Lernst du noch oder badged du schon?

Twittern, liken, teilen – soziales Leben findet für junge Menschen auch im Internet statt. Ebenso die Stellensuche: Der Löwenanteil aller Bewerbungen läuft heute online. Warum stellen wir dann ausschließlich Lernzertifikate auf Papier aus, fragten sich die Landesvereinigung kulturelle Kinder- und Jugendbildung Sachsen-Anhalt e.V. (.lkj)) und GOEUROPE! Europäisches Jugend Kompetenz Zentrum Sachsen-Anhalt und riefen mit dem Projekt „Learning Badges (youward)“ die Learning Badges ins Leben: digitale Abzeichen zur Anerkennung von außerschulischen Lernerfahrungen. Wir sprachen mit dem Projektleiter Johannes Bergunder.

Herr Bergunder, mit den Digitalen Lernabzeichen sind sie angetreten, die Zertifikatswelt zu modernisieren und in die digitale Welt der Social Media zu überführen. Wofür nutze ich die Learning Badges?

Die Learning Badges sind eine Graphik, die mit Informationen verknüpft ist. Sie werden online eingebunden – zum Beispiel im Facebookprofil – oder mit dem eigenen Bewerbungsdossier verlinkt. Das heißt: Die Badges helfen den Jugendlichen einerseits, eigene Lernerfolge im Verlaufe eines Projektes zu erkennen und zu strukturieren, andererseits können sie ohne großen Aufwand genutzt werden, um Freunde und auch potentielle Arbeitgeber auf die erworbenen Kompetenzen aufmerksam zu machen. Gleichzeitig wirken die Badges auch in den Maßnahmen selbst motivierend. Ganz im Sinne des „gamification“ Prinzips tragen sie dazu bei, schwierigere Sach- und Themenbezüge in „kleine Häppchen“ aufzuteilen und dank des Spielelements interessanter darzustellen.

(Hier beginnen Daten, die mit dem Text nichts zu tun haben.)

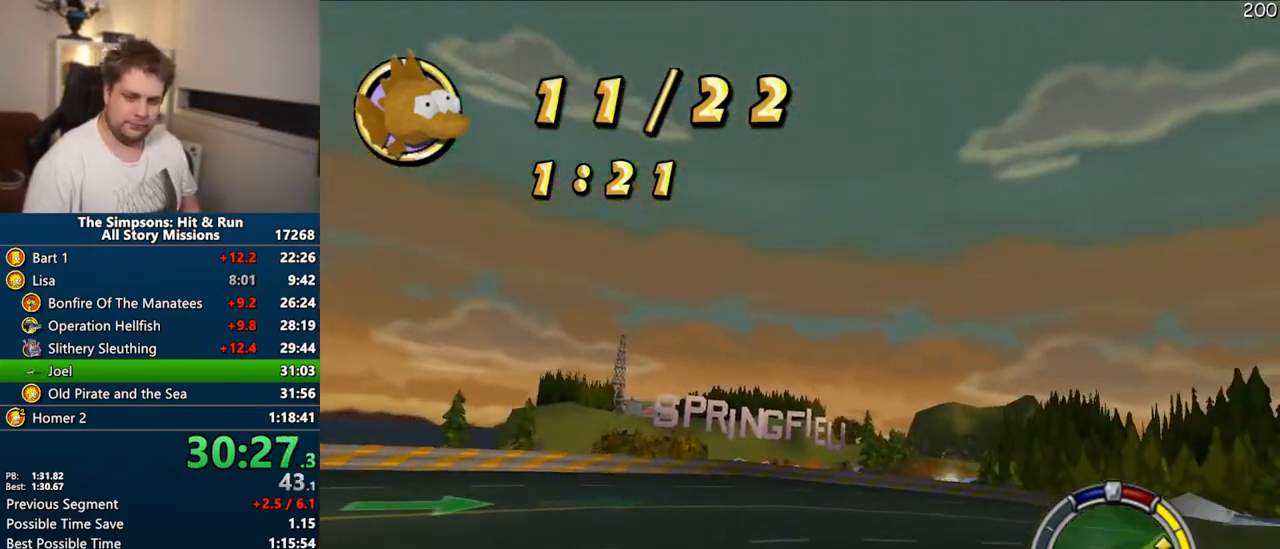
{"buttons": ["CROSS"], "right_stick": "center", "events": [[317, "CROSS", "down"]]}
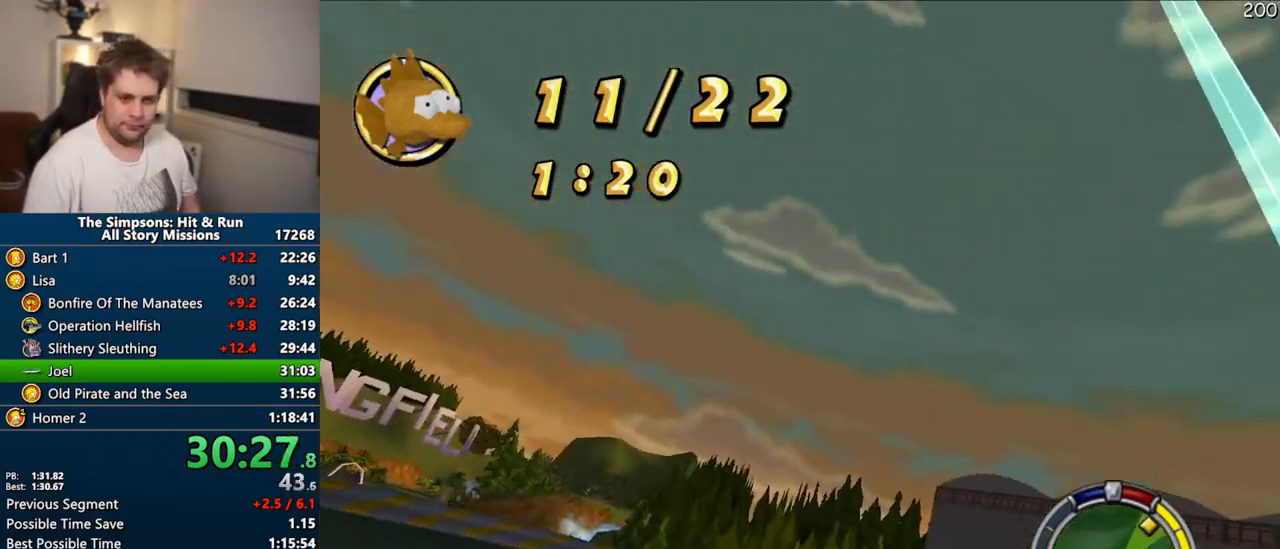
{"buttons": ["CROSS"], "right_stick": "center", "events": []}
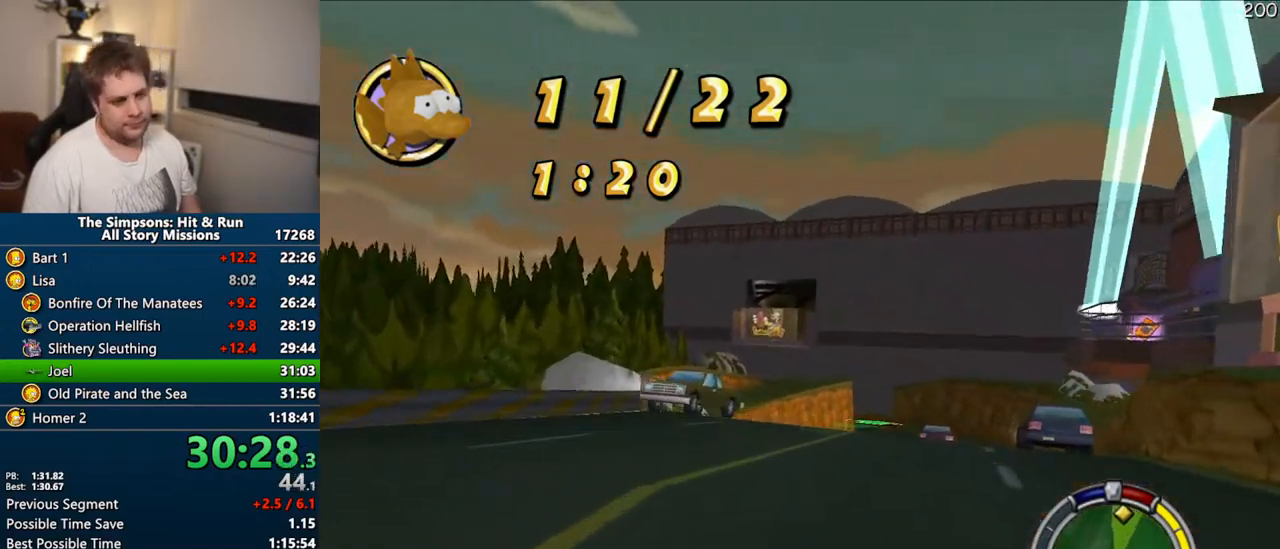
{"buttons": ["CROSS"], "right_stick": "center", "events": []}
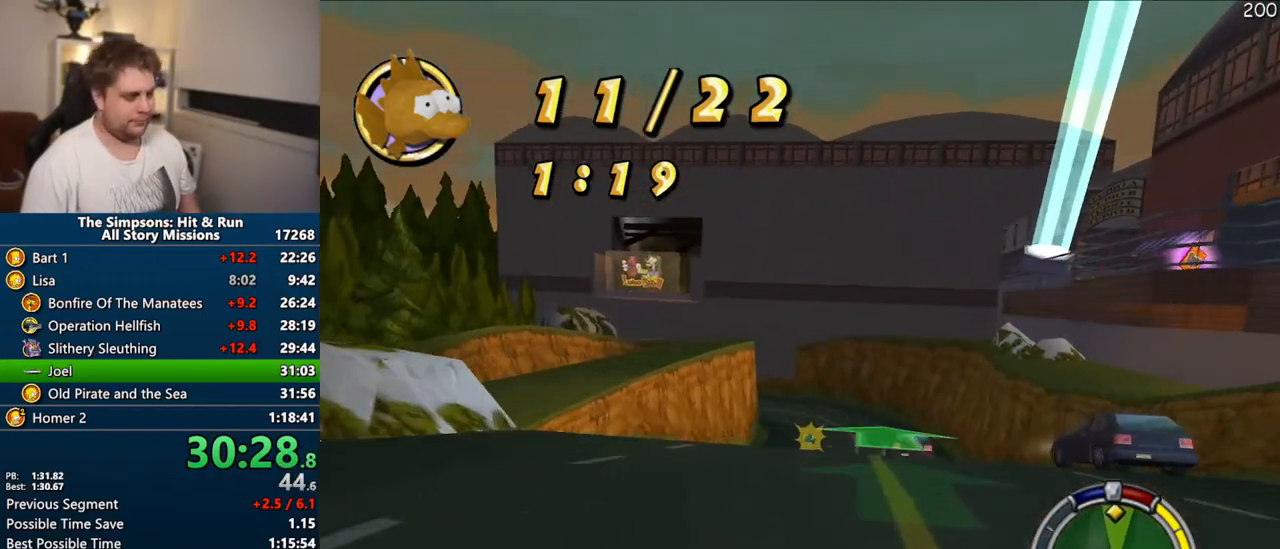
{"buttons": ["CROSS"], "right_stick": "center", "events": []}
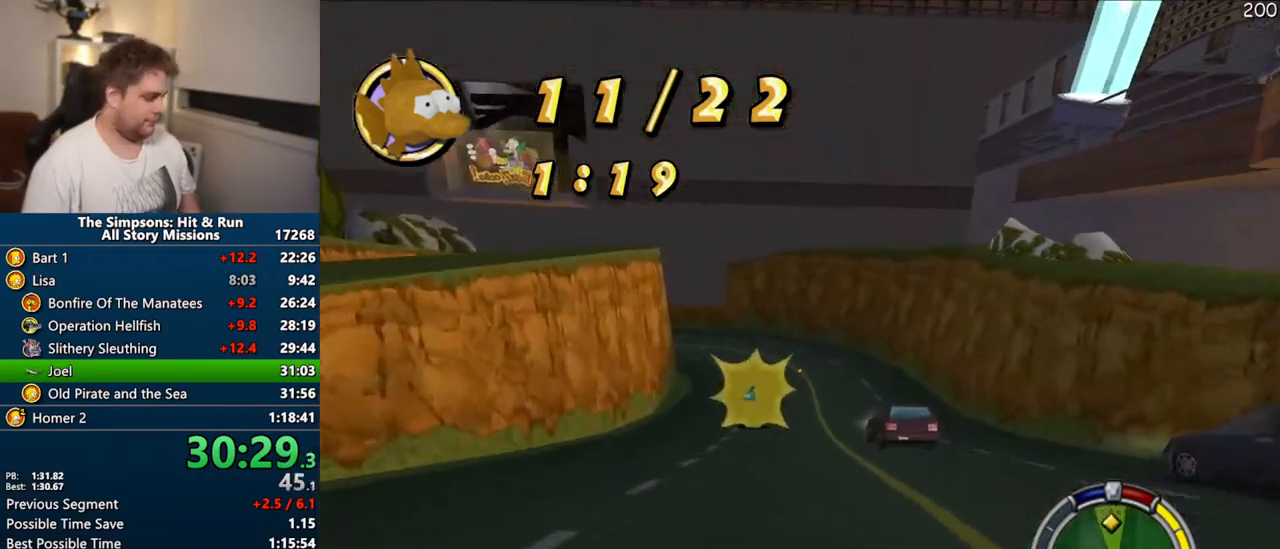
{"buttons": ["CROSS"], "right_stick": "center", "events": []}
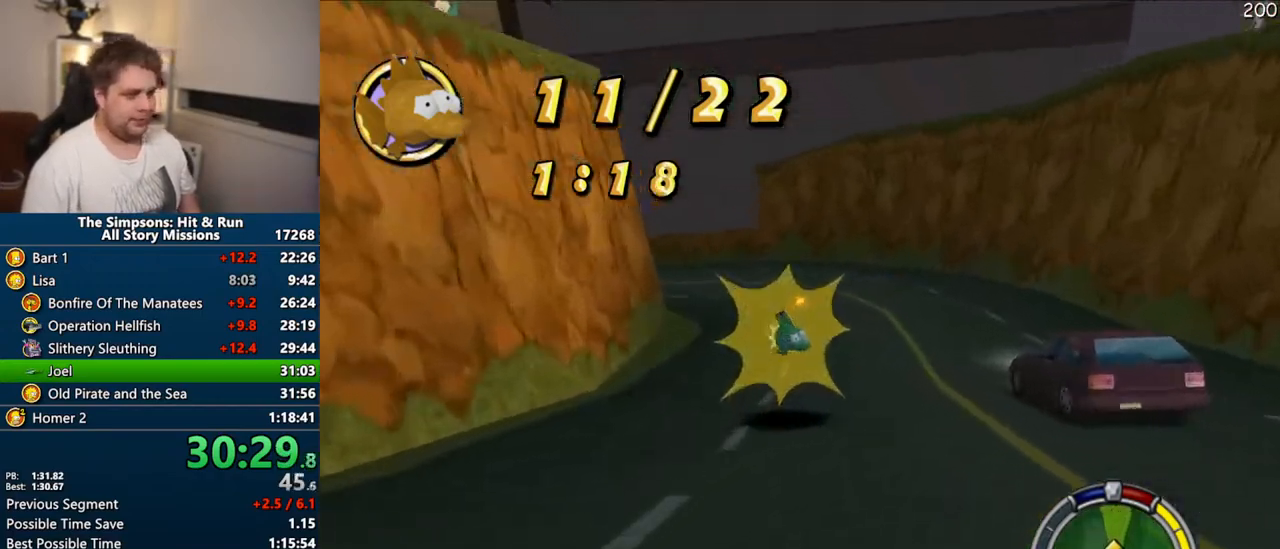
{"buttons": ["CIRCLE", "R1"], "right_stick": "center", "events": [[50, "CROSS", "up"], [150, "CIRCLE", "down"], [233, "CIRCLE", "up"], [483, "CIRCLE", "down"], [500, "R1", "down"]]}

Das Projekt Learning Badges (youward) läuft nun seit knapp 1,5 Jahren. Was sind die die wichtigsten Ergebnisse und Erkenntnisse aus dem Projekt?

Wir haben von allen Beteiligten, den Jugendlichen wie den Partnerorganisationen, die Rückmeldung bekommen, dass die Learning Badges ein nützliches Tool mit viel Entwicklungspotential sind und dazu beitragen, die Chancen internationaler Jugendarbeit auf zeitgemäße Weise sichtbar zu machen. Eine weitere und verstärkte Nutzung würden alle begrüßen.

Wie kann es denn weitergehen? Welche Schritte müsste man angehen?

Will man das Potential der Learning Badges ausschöpfen, das heißt, die Badges weiterentwickeln, deutschlandweit anbieten und mit den bestehenden Nachweissystemen verknüpfen, braucht es weitere Ressourcen und beispielsweise eine koordinierende Stelle.

Denn teilweise war es den Partnern mit ihren begrenzten Ressourcen nicht möglich, die Badges in der gewünschten Tiefe und Qualität umzusetzen. Die Vorbereitung und Anwendung der Abzeichen bedeutet einen initialen Arbeitsaufwand, den nicht alle Trägerorganisationen stemmen können. Um hier die Badges in der gewünschten Tiefe und Qualität umzusetzen, braucht es entsprechenden Support von erfahrenen Anwender/-innen. 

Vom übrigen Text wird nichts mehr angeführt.